Passage =
"""
Every Thanksgiving weekend but one since 1983, there has
been a Doctor Who fan convention in the Chicago
area. With 2013 being the 50th anniversary since the science fiction classic
debuted on the BBC, Chicago Tardis was one of the biggest of the Chicago conventions
in many years. Three Doctors were on hand: No. 5 Peter Davison, No. 6 Colin
Baker and No. 8 Paul McGann.
I pitched a story previewing the convention to the Chicago
Sun-Times, and was given the go-ahead. A couple of weeks before the event, I
interviewed Davison by phone at his U.K. home. You can find the story
here: http://www.suntimes.com/entertainment/24036603-421/story.html
Just as with other interviews posted on this blog, far too
much came out of the conversation to include in one 500-word newspaper story. I
really had been looking forward to interviewing Davison. My wife and I have
long been big fans of “All Creatures Great and Small,” where he played the
young veterinarian Tristan Farnon and we love his more recent series, “The Last
Detective.”
If I made a list of my favorite “Doctor Who stories,” the
Fifth Doctor would rank high with “The Caves of Androzzani,” “Castrovalva,”
“Kinda,” “Snakedance” and “Frontios.” And Davison’s “Doctor Who” ties remain
strong. His daughter, Georgia Moffett, played the title role in “The Doctor’s
Daughter,” where she met her future husband, Tenth Doctor David Tennant. So the
Doctor became the Doctor’s father-in-law.
In the interview that follows, you’ll see a reference to a
special Davison had been working on involving older Doctors. It had not been
released at the point of interview, and we got into no details. By the time the
Chicago Tardis convention rolled around it was available online. It’s a
30-minute comedy called “The Five(ish) Doctors Reboot,” with Davison, Colin
Baker, McGann and Seventh Doctor Sylvester McCoy. If you haven’t seen it, you
should check it out --- it’s very funny, and filled with Doctor Who spirit.
"""
Reproduce the full Chicago Tardis post word for word. Nothing in the material that comes next is needed here.

Listed entries =
"""
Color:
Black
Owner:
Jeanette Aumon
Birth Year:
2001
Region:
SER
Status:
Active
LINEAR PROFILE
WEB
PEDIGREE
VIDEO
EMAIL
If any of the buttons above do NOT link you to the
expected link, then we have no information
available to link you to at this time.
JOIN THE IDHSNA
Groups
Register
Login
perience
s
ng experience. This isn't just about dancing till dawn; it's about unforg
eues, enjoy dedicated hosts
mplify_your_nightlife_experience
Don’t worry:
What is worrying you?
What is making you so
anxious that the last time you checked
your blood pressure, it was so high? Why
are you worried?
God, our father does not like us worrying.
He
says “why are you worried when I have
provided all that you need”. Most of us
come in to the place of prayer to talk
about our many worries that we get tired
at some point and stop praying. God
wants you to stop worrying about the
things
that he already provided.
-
"""
"""
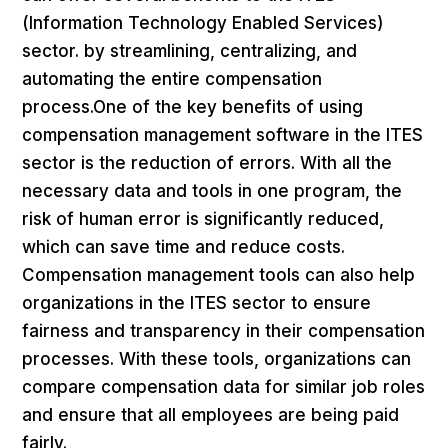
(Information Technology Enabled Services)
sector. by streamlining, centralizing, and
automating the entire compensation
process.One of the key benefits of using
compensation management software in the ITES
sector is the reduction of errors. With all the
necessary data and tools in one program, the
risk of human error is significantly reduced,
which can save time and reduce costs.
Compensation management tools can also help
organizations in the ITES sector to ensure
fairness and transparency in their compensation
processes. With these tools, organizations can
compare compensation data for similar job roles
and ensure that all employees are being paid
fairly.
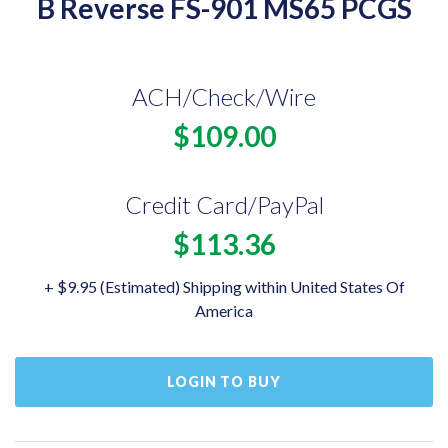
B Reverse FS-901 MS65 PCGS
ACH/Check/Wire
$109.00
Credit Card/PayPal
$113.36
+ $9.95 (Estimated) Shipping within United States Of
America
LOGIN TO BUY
"""
Answer below =
Every Thanksgiving weekend but one since 1983, there has
been a Doctor Who fan convention in the Chicago
area. With 2013 being the 50th anniversary since the science fiction classic
debuted on the BBC, Chicago Tardis was one of the biggest of the Chicago conventions
in many years. Three Doctors were on hand: No. 5 Peter Davison, No. 6 Colin
Baker and No. 8 Paul McGann.
I pitched a story previewing the convention to the Chicago
Sun-Times, and was given the go-ahead. A couple of weeks before the event, I
interviewed Davison by phone at his U.K. home. You can find the story
here: http://www.suntimes.com/entertainment/24036603-421/story.html
Just as with other interviews posted on this blog, far too
much came out of the conversation to include in one 500-word newspaper story. I
really had been looking forward to interviewing Davison. My wife and I have
long been big fans of “All Creatures Great and Small,” where he played the
young veterinarian Tristan Farnon and we love his more recent series, “The Last
Detective.”
If I made a list of my favorite “Doctor Who stories,” the
Fifth Doctor would rank high with “The Caves of Androzzani,” “Castrovalva,”
“Kinda,” “Snakedance” and “Frontios.” And Davison’s “Doctor Who” ties remain
strong. His daughter, Georgia Moffett, played the title role in “The Doctor’s
Daughter,” where she met her future husband, Tenth Doctor David Tennant. So the
Doctor became the Doctor’s father-in-law.
In the interview that follows, you’ll see a reference to a
special Davison had been working on involving older Doctors. It had not been
released at the point of interview, and we got into no details. By the time the
Chicago Tardis convention rolled around it was available online. It’s a
30-minute comedy called “The Five(ish) Doctors Reboot,” with Davison, Colin
Baker, McGann and Seventh Doctor Sylvester McCoy. If you haven’t seen it, you
should check it out --- it’s very funny, and filled with Doctor Who spirit.